Assignment:
List every line in the entries below that contains the word "knee", copying each line in full.

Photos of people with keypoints

━━━━━━━━━━━━━━━━━━━━━━━━━━━━━━

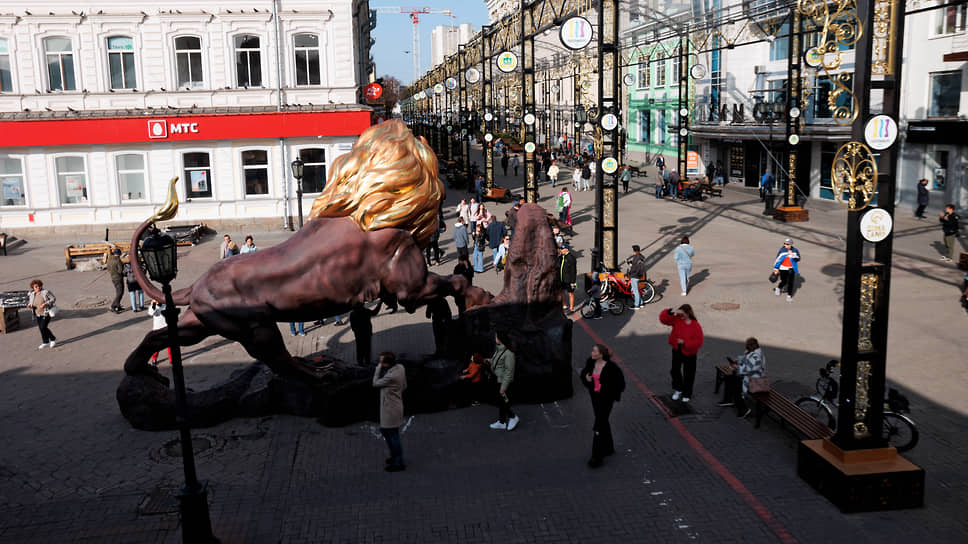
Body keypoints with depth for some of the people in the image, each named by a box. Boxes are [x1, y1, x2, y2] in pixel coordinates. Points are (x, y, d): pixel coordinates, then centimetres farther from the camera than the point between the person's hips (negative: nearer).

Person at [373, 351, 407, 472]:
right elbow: (404, 386, 8)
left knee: (393, 436, 5)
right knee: (384, 431, 25)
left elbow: (375, 383, -14)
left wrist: (378, 368, -12)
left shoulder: (391, 376, -29)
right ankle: (395, 456, 39)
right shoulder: (400, 367, -3)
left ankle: (399, 463, 18)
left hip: (391, 409, -10)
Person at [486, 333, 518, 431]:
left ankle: (513, 417, 21)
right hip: (497, 380, 9)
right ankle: (501, 422, 27)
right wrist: (491, 361, 4)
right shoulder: (498, 349, 5)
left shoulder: (508, 353, -23)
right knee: (500, 401, 16)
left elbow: (509, 371, -22)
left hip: (504, 381, -9)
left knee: (503, 401, 2)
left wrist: (503, 387, -22)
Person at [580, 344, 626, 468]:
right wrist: (586, 378, -12)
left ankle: (597, 457, 1)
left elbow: (620, 382, -11)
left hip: (606, 398, -7)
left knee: (599, 426, -7)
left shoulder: (611, 367, -22)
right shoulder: (591, 362, -6)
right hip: (595, 396, 7)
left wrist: (613, 394, -10)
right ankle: (608, 448, 40)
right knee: (603, 422, 21)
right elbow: (584, 373, 10)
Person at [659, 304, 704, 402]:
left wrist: (685, 342, -26)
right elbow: (663, 319, -13)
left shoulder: (695, 326, -18)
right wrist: (671, 312, -28)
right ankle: (678, 390, 34)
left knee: (688, 374, 9)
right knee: (675, 370, 11)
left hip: (689, 353, -3)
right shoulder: (677, 319, -8)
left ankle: (687, 394, 27)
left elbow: (698, 342, -19)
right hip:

━━━━━━━━━━━━━━━━━━━━━━━━━━━━━━

Answer section:
left knee: (393, 436, 5)
right knee: (384, 431, 25)
right knee: (500, 401, 16)
left knee: (503, 401, 2)
left knee: (599, 426, -7)
right knee: (603, 422, 21)
left knee: (688, 374, 9)
right knee: (675, 370, 11)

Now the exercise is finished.